■ **Source**
Skip to content
Maintained by AxonOps — production-grade documentation from engineers who operate distributed databases at scale

Kafka Performance

Performance tuning guide for Apache Kafka clusters.


Performance Dimensions

Dimension Description Trade-offs
Throughput Messages/bytes per second May increase latency
Latency End-to-end message delay May reduce throughput
Durability Data persistence guarantee Impacts throughput
Availability System uptime Requires more resources

Throughput Optimization

Producer Throughput

# High throughput producer configuration
batch.size=131072                    # 128KB batches
linger.ms=20                         # Wait for batching
buffer.memory=67108864               # 64MB buffer
compression.type=lz4                 # Fast compression
acks=1                               # Leader ack only (trade durability)
max.in.flight.requests.per.connection=5

Throughput Checklist: - [ ] Enable compression (lz4 or zstd) - [ ] Increase batch.size - [ ] Set linger.ms > 0 - [ ] Use async sends - [ ] Partition across multiple brokers

Consumer Throughput

# High throughput consumer configuration
fetch.min.bytes=65536                # Fetch at least 64KB
fetch.max.wait.ms=500                # Wait up to 500ms
fetch.max.bytes=52428800             # 50MB per fetch
max.partition.fetch.bytes=10485760   # 10MB per partition
max.poll.records=1000                # Records per poll

Broker Throughput

# Broker configuration
num.network.threads=8                # Network I/O threads
num.io.threads=16                    # Disk I/O threads
socket.send.buffer.bytes=1048576     # 1MB send buffer
socket.receive.buffer.bytes=1048576  # 1MB receive buffer
num.replica.fetchers=4               # Replication threads

Latency Optimization

Low Latency Producer

# Low latency producer configuration
batch.size=16384                     # Small batches
linger.ms=0                          # No batching delay
compression.type=none                # No compression overhead
acks=1                               # Leader ack only
max.block.ms=1000                    # Fast failure

Low Latency Consumer

# Low latency consumer configuration
fetch.min.bytes=1                    # Return immediately
fetch.max.wait.ms=0                  # No wait
max.poll.records=100                 # Small batches

Broker Latency

# Broker configuration
socket.request.max.bytes=10485760    # Smaller max request
num.network.threads=16               # More network threads

Durability Configuration

Maximum Durability

# Producer
acks=all
enable.idempotence=true
retries=2147483647
max.in.flight.requests.per.connection=5

# Broker/Topic
min.insync.replicas=2
unclean.leader.election.enable=false
default.replication.factor=3

Balanced Durability

# Producer
acks=all
enable.idempotence=true

# Topic
min.insync.replicas=2
replication.factor=3

Compression Tuning

Compression Comparison

Algorithm CPU Usage Compression Ratio Speed
none 0% 1.0x Fastest
snappy Low 1.5-2x Fast
lz4 Low 2-3x Fast
gzip High 3-5x Slow
zstd Medium 3-4x Fast

Compression Selection

# Best for most use cases
compression.type=lz4

# Maximum compression
compression.type=zstd

# CPU constrained
compression.type=snappy

Partition Tuning

Partition Count

Formula:

Partitions = max(
  throughput / per_partition_throughput,
  consumer_instances
)

■ **Required tasks**
**a)** In the Kafka performance guide, which compression algorithm is listed with high CPU usage?
**b)** Do these statements agree with the Kafka performance guide? Answer yes or no for each, quoting the deciding words. (i) The high throughput producer configuration sets the compression type to lz4. (ii) The maximum durability configuration sets min.insync.replicas to 3. (iii) The compression comparison rates zstd's speed as slow.
**c)** Continue the Kafka performance guide from the point where it stops.
None of the items are needed for the tasks.

■ **Part of a data file**
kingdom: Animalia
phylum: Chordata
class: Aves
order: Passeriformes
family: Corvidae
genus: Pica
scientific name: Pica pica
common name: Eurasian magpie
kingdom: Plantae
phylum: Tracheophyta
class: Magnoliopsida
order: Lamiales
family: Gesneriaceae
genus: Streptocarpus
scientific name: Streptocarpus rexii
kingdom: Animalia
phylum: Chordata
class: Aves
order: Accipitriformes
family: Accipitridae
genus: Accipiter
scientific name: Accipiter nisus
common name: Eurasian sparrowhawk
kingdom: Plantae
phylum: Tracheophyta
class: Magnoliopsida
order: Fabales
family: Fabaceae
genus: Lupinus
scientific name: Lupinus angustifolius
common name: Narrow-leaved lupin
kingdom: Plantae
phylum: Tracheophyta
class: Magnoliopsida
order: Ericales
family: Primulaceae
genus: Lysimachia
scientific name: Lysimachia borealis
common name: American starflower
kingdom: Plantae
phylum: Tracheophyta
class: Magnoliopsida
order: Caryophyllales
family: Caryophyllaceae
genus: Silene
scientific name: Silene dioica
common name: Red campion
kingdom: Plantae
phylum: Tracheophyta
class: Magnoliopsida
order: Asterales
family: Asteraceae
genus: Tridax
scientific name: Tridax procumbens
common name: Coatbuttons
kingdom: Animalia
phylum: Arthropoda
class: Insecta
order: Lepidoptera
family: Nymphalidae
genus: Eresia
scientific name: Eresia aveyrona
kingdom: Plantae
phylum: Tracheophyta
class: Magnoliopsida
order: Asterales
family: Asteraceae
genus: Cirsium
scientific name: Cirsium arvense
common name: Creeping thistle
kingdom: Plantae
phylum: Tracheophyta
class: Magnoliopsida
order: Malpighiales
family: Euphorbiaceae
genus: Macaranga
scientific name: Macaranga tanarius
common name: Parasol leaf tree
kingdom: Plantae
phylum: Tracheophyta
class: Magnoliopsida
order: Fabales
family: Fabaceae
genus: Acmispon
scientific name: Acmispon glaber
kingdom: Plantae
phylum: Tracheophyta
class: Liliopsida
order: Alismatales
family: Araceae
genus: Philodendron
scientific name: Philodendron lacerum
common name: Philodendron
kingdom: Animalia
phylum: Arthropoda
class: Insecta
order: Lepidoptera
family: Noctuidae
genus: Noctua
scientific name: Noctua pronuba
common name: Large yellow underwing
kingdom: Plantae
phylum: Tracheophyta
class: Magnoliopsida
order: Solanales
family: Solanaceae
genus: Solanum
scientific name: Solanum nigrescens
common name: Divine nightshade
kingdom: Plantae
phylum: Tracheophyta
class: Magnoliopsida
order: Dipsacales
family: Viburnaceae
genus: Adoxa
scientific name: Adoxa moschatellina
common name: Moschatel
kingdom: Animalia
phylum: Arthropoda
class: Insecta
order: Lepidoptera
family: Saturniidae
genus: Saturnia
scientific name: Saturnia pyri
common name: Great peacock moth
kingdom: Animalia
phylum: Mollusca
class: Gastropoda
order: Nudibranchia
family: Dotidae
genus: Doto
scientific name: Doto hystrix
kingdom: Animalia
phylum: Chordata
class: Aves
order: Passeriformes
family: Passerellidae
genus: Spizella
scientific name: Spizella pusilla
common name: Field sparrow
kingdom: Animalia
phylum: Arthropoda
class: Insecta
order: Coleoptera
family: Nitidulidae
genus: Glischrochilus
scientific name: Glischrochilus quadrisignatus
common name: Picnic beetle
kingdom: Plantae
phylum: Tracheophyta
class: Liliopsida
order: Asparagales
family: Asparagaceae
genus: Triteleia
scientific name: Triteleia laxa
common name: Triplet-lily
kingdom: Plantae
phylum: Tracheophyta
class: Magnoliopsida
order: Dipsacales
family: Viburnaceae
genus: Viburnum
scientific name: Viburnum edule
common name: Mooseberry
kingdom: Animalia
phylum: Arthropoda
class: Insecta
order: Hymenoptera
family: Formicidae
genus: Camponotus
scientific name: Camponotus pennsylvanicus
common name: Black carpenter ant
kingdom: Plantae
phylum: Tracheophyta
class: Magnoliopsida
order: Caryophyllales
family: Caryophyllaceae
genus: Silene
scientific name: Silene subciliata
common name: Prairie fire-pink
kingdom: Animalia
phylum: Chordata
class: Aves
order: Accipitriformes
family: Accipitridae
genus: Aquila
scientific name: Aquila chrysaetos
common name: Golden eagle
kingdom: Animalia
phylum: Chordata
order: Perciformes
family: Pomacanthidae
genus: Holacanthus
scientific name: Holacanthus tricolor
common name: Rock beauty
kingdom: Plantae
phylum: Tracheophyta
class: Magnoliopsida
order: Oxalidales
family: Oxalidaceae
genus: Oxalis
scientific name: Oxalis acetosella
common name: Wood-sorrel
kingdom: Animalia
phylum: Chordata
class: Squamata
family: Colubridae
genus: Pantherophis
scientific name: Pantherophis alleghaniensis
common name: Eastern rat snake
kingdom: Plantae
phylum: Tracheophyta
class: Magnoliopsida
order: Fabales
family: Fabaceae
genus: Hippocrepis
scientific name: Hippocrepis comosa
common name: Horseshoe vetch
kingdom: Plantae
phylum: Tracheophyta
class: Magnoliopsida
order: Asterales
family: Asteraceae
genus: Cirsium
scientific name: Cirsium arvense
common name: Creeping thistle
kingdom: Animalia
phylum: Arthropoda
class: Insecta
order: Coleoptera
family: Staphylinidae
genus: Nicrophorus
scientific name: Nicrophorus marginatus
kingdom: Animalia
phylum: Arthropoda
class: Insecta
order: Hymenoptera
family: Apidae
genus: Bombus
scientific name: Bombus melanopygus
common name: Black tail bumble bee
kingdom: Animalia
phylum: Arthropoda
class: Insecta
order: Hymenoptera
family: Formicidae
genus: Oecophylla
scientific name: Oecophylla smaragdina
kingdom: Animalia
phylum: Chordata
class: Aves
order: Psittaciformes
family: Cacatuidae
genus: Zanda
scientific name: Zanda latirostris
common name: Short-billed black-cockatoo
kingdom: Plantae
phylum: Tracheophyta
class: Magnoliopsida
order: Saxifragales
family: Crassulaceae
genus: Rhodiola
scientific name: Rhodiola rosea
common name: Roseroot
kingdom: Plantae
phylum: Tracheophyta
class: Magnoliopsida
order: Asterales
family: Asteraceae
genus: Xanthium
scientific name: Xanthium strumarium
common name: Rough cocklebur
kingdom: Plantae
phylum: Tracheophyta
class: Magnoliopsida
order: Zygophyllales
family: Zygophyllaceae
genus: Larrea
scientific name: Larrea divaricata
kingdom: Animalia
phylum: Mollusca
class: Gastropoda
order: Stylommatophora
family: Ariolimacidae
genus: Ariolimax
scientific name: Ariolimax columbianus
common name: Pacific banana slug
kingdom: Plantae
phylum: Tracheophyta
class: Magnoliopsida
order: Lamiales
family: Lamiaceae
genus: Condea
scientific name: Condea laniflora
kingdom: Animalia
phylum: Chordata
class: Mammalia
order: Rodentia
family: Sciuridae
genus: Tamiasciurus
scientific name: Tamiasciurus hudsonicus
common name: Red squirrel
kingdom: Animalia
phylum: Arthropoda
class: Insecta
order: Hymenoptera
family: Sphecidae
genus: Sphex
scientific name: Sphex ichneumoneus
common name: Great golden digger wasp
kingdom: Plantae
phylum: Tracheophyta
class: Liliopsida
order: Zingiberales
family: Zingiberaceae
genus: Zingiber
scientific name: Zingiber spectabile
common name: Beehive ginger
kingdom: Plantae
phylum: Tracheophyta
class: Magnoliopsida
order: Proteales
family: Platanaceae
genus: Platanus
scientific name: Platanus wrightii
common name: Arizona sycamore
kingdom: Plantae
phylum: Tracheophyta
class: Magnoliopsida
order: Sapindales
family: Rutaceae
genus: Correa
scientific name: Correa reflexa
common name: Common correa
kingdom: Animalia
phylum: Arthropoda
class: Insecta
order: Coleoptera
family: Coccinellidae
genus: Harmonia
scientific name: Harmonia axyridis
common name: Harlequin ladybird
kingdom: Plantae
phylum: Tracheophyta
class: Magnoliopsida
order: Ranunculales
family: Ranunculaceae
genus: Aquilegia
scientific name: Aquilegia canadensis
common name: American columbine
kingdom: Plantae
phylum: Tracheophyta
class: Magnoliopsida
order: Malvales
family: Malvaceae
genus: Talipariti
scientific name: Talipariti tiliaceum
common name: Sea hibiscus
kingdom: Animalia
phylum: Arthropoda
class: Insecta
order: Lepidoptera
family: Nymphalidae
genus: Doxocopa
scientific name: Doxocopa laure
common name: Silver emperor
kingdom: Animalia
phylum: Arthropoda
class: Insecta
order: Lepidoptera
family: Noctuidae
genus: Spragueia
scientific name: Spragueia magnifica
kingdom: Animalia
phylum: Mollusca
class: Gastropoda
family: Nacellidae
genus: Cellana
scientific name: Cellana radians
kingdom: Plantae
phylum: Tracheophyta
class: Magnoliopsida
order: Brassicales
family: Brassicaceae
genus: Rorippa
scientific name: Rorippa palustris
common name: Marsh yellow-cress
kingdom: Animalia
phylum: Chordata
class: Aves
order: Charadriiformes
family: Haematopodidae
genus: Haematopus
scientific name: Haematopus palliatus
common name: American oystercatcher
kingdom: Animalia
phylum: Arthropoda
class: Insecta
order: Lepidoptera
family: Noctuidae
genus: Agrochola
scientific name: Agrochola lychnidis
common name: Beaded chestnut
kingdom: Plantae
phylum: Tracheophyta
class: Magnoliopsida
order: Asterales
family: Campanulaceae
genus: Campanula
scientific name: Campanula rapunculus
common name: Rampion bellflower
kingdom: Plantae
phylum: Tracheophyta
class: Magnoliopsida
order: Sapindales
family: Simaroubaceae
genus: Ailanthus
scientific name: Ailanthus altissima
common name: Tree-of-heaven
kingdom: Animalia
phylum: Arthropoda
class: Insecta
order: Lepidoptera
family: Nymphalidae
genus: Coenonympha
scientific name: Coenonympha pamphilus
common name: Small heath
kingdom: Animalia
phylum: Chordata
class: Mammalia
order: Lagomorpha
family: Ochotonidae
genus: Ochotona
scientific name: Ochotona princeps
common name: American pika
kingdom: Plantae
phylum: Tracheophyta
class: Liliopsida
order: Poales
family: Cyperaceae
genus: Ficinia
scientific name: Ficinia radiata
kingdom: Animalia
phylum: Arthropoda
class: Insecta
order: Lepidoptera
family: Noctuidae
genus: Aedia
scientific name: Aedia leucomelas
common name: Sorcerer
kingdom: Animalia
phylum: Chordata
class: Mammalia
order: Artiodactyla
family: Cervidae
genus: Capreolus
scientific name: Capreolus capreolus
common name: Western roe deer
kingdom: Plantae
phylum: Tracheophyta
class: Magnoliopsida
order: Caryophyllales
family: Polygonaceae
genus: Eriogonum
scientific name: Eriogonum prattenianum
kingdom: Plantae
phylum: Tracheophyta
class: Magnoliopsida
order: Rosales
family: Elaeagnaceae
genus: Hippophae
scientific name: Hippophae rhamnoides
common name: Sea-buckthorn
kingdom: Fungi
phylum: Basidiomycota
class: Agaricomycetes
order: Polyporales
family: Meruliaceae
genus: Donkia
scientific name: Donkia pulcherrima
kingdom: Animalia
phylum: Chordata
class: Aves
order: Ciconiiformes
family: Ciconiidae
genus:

■ **Task responses**
**a)** gzip

**b)**
(i) Yes: "compression.type=lz4"
(ii) No: "min.insync.replicas=2"
(iii) No: "zstd Medium 3-4x Fast"

**c)**
Guidelines: - ~10 MB/s per partition typical - More partitions = more parallelism - Too many partitions = overhead

Partition Distribution

# Check leader distribution
kafka-topics.sh --bootstrap-server kafka:9092 --describe | \
  grep "Leader:" | awk '{print $4}' | sort | uniq -c

# Rebalance leaders
kafka-leader-election.sh --bootstrap-server kafka:9092 \
  --election-type preferred \
  --all-topic-partitions

OS Tuning

Linux Kernel Parameters

# /etc/sysctl.conf

# Network buffers
net.core.rmem_max=16777216
net.core.wmem_max=16777216
net.core.rmem_default=16777216
net.core.wmem_default=16777216
net.ipv4.tcp_rmem=4096 87380 16777216
net.ipv4.tcp_wmem=4096 87380 16777216

# File descriptors
fs.file-max=1000000

# Virtual memory
vm.swappiness=1
vm.dirty_ratio=80
vm.dirty_background_ratio=5

# Page cache
vm.vfs_cache_pressure=50

File Descriptor Limits

# /etc/security/limits.conf
kafka soft nofile 128000
kafka hard nofile 128000
kafka soft nproc 128000
kafka hard nproc 128000

Disk Configuration

Filesystem selection significantly impacts Kafka throughput. XFS is recommended for all log directories.

Filesystem Recommendation Notes
XFS Recommended Best sequential write performance, allocation group parallelism
ext4 Acceptable Suitable for smaller deployments
ZFS Not recommended CoW overhead, ARC competes with page cache
# Mount options for Kafka data (XFS)
/dev/nvme0n1 /kafka/data xfs noatime,nodiratime 0 2

# I/O scheduler (for NVMe/SSDs)
echo none > /sys/block/nvme0n1/queue/scheduler

Filesystem Selection Guide - Complete filesystem architecture comparison, page cache tuning, and configuration


JVM Tuning

Heap Configuration

# Recommended heap size: 6-8GB
export KAFKA_HEAP_OPTS="-Xms6g -Xmx6g"

GC Configuration

export KAFKA_JVM_PERFORMANCE_OPTS="-server \
  -XX:+UseG1GC \
  -XX:MaxGCPauseMillis=20 \
  -XX:InitiatingHeapOccupancyPercent=35 \
  -XX:G1HeapRegionSize=16M \
  -XX:MinMetaspaceFreeRatio=50 \
  -XX:MaxMetaspaceFreeRatio=80"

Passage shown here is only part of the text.